Add more jokes to the end of the dark-humor joke list below.

:: Extracted text ::

►

What's the difference between McDonald's and a priest?
Nothing... They both stick their meat in ten-year-old buns.
You wanna know why I hate circles so much? They’re just so pointless! But I guess that’s how they roll.
Yo' mama's cooking is so bad, your family prays after they eat.
I seriously don't get why people in Alabama are angered that Mexican immigrants are taking their jobs. I mean, it's not like they are preventing your son from giving you a big, fat blow job.
Why do the French eat snails?
They don't like fast food.
What do milk and Make-A-Wish kids have in common? They both have expiration dates.
Bob and Brad loved baseball. When Brad was dying, Bob asked Brad to see if there was baseball in heaven. Brad died, and two weeks later, Bob woke up to Brad's voice. Brad said, "I've got good news. They do have baseball in heaven. Bad news is that you're up to bat next."
Why can't depressed people leave the maze?
Because their lives are the walls and they are too scared to meet the exit.
When dwarfs get high, do they just get medium?
What's a similarity between a cliff hanger and nooses?
They both leave you hanging.
Say all you want about priests, but at least they drive slowly in school zones.
I think my coworkers are gay. -- Every time I walk by, they mumble, "What an ass."

◄

:: Dataset content ::
►

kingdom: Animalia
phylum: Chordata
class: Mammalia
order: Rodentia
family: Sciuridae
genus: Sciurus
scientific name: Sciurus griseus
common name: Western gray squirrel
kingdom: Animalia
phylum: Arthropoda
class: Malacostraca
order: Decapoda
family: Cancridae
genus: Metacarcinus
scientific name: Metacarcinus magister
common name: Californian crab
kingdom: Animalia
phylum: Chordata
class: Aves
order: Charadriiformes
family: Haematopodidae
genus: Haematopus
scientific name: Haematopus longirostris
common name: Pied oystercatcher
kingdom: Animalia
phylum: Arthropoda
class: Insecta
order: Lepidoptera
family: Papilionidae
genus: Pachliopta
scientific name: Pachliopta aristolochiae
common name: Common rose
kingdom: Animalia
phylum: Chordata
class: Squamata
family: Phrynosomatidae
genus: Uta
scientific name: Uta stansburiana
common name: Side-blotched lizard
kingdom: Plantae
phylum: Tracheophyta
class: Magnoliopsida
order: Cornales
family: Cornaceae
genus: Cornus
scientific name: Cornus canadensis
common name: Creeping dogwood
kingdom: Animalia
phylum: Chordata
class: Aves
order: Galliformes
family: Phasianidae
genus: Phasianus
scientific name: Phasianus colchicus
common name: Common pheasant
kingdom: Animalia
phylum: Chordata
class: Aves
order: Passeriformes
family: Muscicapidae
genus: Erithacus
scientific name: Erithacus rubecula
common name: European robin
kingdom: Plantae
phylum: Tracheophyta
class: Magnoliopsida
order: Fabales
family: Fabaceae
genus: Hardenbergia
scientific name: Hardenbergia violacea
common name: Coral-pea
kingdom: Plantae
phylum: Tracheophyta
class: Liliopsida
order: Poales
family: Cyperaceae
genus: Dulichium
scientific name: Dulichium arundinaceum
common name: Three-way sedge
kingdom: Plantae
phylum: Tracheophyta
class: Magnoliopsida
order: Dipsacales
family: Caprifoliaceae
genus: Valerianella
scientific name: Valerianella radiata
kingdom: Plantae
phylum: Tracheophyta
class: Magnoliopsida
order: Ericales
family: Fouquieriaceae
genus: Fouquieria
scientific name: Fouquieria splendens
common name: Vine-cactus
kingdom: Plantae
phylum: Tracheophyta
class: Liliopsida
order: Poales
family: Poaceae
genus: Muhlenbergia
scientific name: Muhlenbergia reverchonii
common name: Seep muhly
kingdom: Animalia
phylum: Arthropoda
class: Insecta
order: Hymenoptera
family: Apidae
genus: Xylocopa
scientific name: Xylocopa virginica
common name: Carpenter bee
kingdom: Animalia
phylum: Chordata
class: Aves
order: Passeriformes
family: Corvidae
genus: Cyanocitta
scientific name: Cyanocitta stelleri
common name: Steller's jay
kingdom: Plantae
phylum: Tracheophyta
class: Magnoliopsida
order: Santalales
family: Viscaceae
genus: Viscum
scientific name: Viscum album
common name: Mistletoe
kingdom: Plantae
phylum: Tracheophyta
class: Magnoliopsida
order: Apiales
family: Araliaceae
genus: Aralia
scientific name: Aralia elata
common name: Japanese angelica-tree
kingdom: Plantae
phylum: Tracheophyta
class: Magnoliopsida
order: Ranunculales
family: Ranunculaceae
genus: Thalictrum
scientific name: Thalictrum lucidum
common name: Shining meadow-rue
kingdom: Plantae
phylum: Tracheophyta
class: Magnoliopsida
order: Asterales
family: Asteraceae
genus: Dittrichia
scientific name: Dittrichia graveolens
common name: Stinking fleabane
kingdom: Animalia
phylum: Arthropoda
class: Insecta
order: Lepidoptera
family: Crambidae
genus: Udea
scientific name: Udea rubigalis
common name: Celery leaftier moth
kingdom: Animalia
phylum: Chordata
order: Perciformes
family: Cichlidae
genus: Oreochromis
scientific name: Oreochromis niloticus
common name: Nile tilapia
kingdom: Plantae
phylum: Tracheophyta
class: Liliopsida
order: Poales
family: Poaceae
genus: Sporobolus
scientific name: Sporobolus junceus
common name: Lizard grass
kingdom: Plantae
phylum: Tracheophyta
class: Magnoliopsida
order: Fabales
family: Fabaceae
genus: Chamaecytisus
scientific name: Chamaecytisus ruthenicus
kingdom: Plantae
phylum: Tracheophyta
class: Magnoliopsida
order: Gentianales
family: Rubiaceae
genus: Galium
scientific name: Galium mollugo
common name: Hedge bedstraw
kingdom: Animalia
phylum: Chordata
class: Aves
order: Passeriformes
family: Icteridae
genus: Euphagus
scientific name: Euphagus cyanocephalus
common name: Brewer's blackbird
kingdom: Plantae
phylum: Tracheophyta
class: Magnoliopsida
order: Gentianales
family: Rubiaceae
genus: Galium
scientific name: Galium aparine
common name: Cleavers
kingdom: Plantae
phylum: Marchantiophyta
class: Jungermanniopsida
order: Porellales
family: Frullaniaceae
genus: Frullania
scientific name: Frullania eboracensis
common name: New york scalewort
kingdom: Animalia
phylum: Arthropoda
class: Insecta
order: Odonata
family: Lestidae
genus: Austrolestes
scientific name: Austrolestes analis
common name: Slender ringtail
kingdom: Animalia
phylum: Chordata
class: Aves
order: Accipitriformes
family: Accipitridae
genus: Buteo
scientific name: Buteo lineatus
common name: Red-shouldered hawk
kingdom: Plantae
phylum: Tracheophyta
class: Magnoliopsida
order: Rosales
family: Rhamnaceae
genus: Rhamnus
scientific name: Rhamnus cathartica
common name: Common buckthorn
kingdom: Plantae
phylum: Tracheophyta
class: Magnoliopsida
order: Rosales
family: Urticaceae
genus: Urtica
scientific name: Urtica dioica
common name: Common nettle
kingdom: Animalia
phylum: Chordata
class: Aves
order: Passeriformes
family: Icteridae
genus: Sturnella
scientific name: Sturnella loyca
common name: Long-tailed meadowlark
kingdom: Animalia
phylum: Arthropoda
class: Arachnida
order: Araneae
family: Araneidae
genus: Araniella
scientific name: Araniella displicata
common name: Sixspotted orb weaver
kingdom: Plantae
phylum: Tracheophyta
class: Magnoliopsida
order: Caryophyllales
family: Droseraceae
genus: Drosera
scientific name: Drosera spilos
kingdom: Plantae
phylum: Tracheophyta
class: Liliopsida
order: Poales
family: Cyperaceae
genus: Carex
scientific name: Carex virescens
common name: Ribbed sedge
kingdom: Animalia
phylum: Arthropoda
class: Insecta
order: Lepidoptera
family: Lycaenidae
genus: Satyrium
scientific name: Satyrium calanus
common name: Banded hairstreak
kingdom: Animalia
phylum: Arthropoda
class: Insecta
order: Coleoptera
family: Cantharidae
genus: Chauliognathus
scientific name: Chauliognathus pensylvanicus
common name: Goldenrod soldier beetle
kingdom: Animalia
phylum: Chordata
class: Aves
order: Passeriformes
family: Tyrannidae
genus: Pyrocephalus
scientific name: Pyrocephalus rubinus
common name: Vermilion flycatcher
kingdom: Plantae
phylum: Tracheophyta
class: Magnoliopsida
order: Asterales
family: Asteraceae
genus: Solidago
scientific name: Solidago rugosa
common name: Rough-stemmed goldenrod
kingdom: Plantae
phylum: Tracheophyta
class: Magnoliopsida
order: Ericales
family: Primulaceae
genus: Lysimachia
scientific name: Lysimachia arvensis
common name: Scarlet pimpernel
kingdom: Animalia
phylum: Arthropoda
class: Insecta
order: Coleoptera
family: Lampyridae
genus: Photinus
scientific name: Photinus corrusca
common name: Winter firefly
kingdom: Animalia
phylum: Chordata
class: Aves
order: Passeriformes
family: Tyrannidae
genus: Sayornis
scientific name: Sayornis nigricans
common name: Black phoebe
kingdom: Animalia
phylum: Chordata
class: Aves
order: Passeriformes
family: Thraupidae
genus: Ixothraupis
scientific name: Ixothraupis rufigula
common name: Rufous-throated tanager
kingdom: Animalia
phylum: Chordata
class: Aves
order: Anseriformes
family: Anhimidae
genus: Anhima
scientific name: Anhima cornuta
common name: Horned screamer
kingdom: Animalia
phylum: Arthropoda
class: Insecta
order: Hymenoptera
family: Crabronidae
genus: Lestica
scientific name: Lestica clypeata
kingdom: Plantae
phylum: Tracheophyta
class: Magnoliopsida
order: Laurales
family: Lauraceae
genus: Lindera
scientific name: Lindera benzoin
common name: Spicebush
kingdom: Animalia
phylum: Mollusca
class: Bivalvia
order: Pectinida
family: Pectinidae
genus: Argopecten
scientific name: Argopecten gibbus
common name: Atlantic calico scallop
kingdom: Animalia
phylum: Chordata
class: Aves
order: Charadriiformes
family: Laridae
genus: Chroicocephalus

◄

:: Answer space ::
A cop sees an old woman carrying two large sacks. One of the sacks has a hole and is leaking 20 dollar bills.
The cop asks the woman, "Where did an old lady like you get all of that money?"
She replies, "Well, there's a golf course behind my house and when golfers need to go to the bathroom, they stick their penis through a hole in my fence and pee into my yard. It became a problem because it kills the flowers."
The cop asks, "So what did you do about it?"
The old lady says, "I get my hedge clippers and I wait behind the fence. When a golfer sticks his penis through the fence, I grab ahold of it and shout GIVE ME $20 OR IT COMES CLEAN OFF!"
"That seems fair enough," the cop says, "so what's in the other sack?"
The old lady replies with, "Not everyone pays..."
why don't emos live alone?they like to hang with their freinds.